| Problem description |
Scan the data below and pick out the lines containing the word "front".

| Available records |
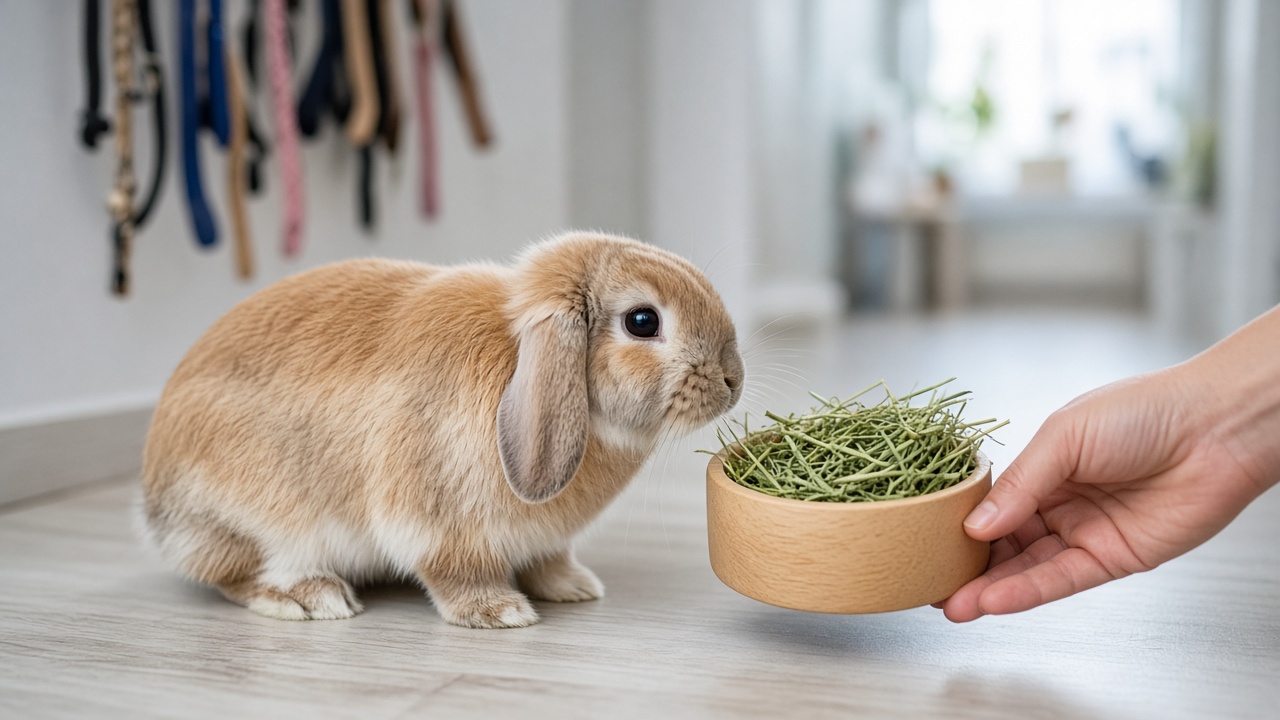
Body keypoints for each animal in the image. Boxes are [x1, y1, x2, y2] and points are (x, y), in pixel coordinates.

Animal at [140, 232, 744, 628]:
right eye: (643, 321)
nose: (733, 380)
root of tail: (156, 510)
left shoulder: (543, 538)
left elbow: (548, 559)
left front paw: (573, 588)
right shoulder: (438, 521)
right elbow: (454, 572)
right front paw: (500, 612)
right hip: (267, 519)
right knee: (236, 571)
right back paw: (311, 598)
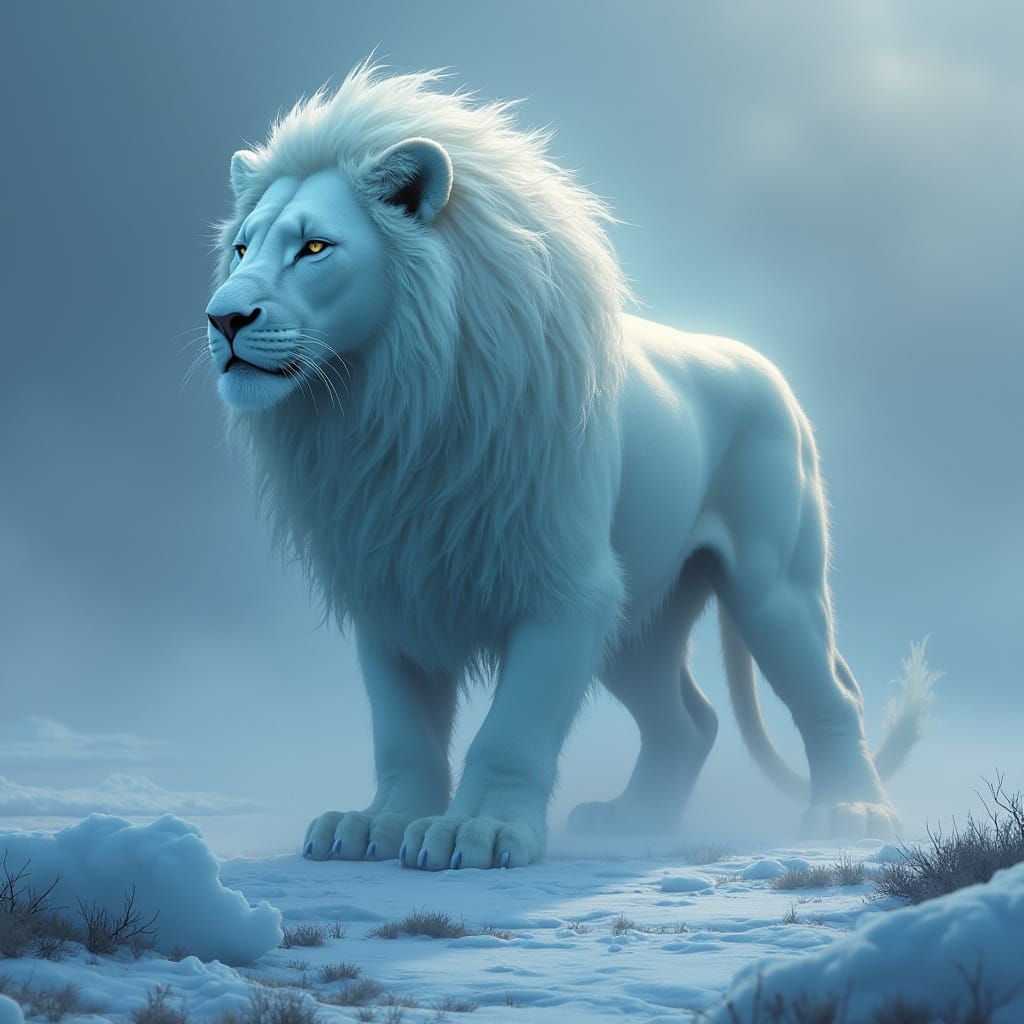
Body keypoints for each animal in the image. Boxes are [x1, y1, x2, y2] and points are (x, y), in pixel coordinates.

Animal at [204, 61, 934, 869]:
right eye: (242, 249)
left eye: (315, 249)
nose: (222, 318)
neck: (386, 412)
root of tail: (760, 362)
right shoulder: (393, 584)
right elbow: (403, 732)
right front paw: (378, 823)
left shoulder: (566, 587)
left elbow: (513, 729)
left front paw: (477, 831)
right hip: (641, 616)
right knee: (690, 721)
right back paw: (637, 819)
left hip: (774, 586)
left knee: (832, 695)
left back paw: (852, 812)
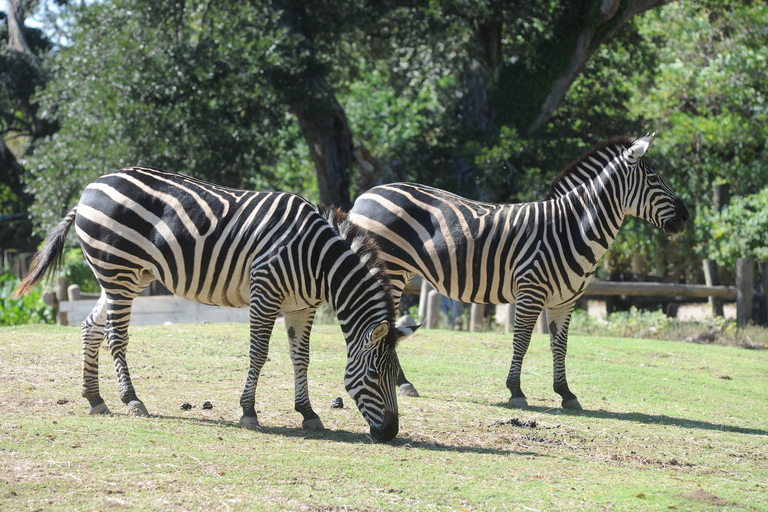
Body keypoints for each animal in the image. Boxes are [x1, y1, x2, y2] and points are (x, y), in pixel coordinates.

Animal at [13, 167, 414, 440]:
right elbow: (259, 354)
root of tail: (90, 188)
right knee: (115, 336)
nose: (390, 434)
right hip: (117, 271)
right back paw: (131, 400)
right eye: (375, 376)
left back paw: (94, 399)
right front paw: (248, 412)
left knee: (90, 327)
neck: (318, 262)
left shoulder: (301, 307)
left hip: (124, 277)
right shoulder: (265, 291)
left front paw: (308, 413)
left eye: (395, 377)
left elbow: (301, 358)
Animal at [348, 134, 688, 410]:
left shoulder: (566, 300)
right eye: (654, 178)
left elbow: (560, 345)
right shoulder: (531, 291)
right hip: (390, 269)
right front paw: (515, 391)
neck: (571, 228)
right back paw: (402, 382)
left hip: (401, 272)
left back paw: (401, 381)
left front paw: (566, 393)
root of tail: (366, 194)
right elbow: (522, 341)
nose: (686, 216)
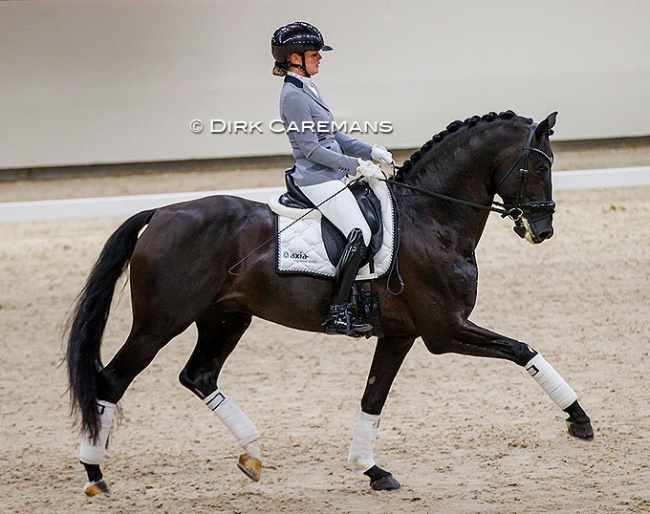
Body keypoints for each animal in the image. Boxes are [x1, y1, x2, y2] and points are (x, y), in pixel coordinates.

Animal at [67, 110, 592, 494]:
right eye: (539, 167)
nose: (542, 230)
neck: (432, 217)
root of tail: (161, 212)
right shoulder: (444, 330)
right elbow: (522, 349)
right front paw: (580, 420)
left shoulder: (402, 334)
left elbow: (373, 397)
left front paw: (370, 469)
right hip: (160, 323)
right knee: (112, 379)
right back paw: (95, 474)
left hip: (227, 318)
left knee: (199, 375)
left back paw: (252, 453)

| Result |
left front paw: (573, 588)
right front paw: (500, 612)
right front paw: (378, 823)
left front paw: (477, 831)
right front paw: (248, 412)
left front paw: (308, 413)
right front paw: (515, 391)
left front paw: (566, 393)
right front paw: (580, 420)
left front paw: (370, 469)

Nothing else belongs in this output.